Super-Strong Magnetic Fields of Neutron Stars in Be X-Ray Binaries Estimated with New Torque and Magnetosphere Models

TL;DR

This paper revises the estimates of neutron star magnetic fields in Be X-ray binaries using improved torque and magnetosphere models, revealing significantly higher fields and more consistent solutions near spin equilibrium.

Contribution

Introduces a new torque model and applies it to different magnetosphere radius models, providing more accurate and consistent magnetic field estimates for neutron stars in Be X-ray binaries.

Findings

Magnetic field estimates are higher with the new models.

The compressed magnetosphere model yields unique solutions near spin equilibrium.

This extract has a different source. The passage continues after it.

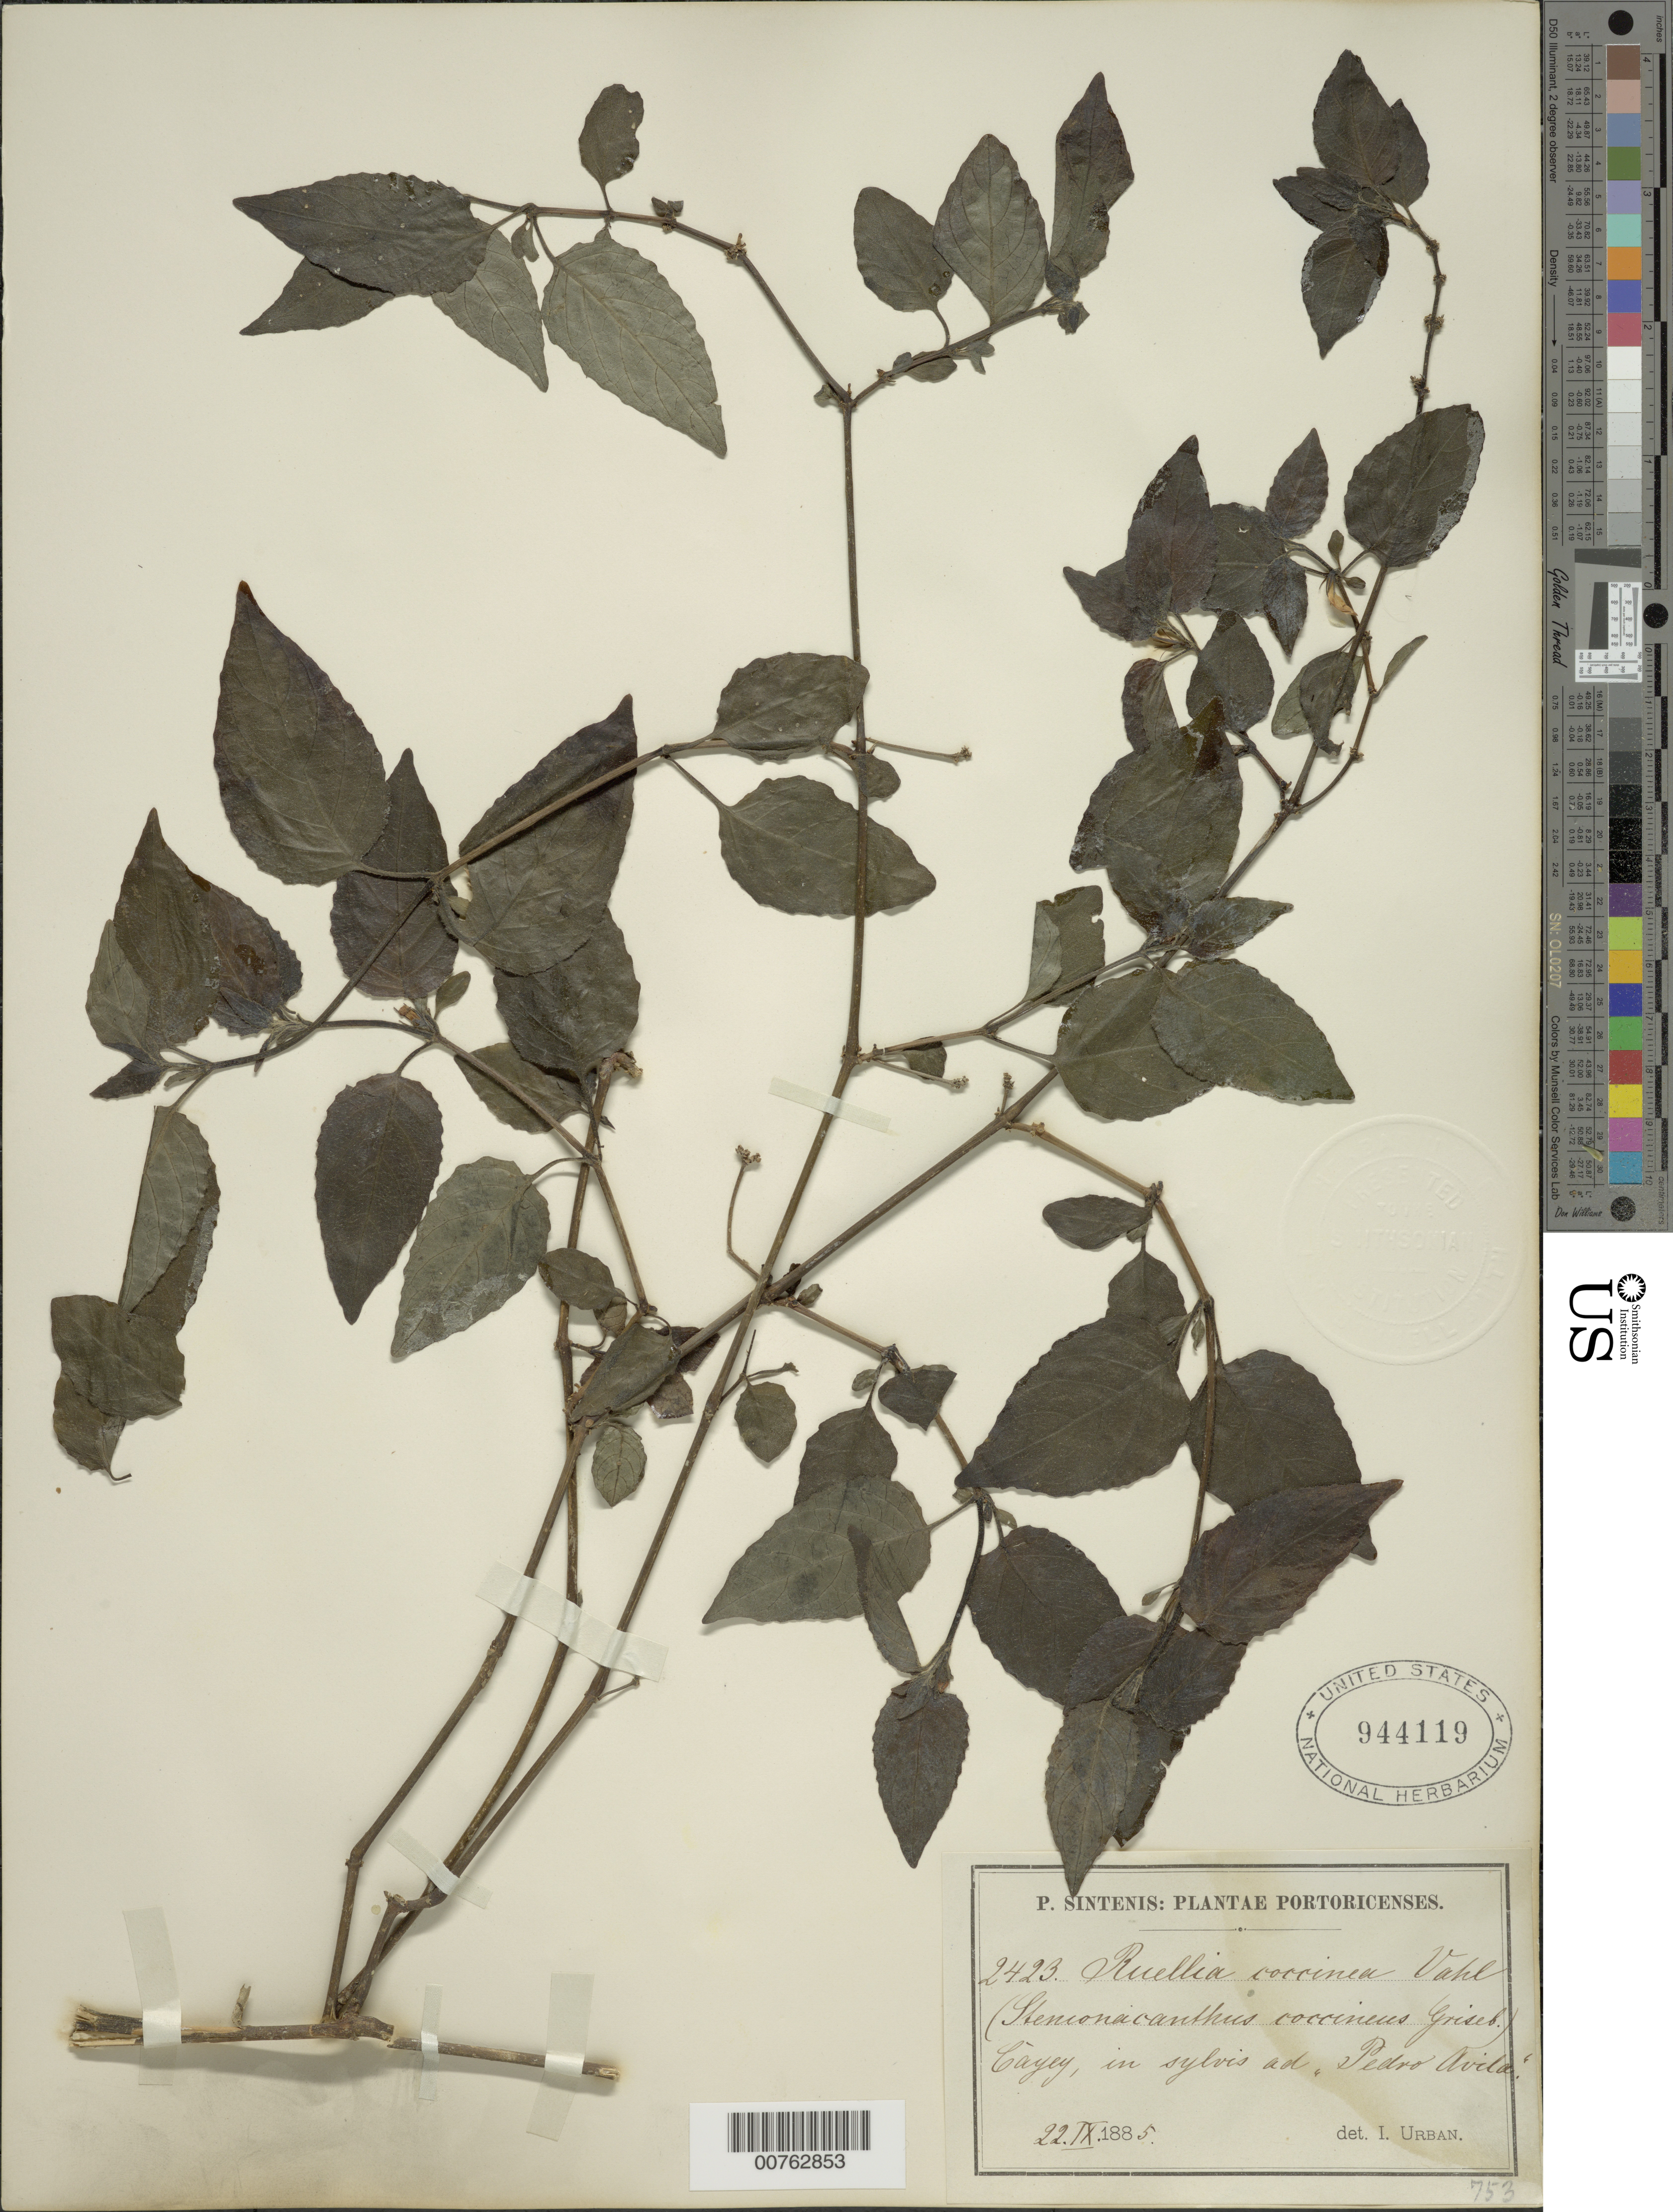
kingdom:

Magnetic fields range between quantum critical and virial limits.

Abstract

We re-estimate the surface magnetic fields of neutron stars (NSs) in Be X-ray binaries (BeXBs) with different models of torque, improved beyond Klus et al. (2014). In particular, a new torque model (Dai \& Li 2006) is applied to three models of magnetosphere radius. Unlike the previous models, the new torque model does not lead to divergent results for any fastness parameter. The inferred surface magnetic fields of these NSs for the two compressed magnetosphere models are much higher than that for the uncompressed magnetosphere model. The new torque model using the compressed-magnetosphere radius (Shi, Zhang \& Li 2014) leads to unique solutions near spin equilibrium in all cases, unlike other models that usually give two branches of solutions. Although our conclusions are still affected by the simplistic assumptions about the magnetosphere radius calculations, we show several groups of possible surface magnetic field values with our new models when the interaction between the magnetosphere and the infalling accretion plasma is considered. The estimated surface magnetic fields for NSs BeXBs in the Large Magellanic Cloud, the Small Magellanic Cloud and the Milk Way are between the quantum critical field and the maximum "virial" value by the spin equilibrium condition.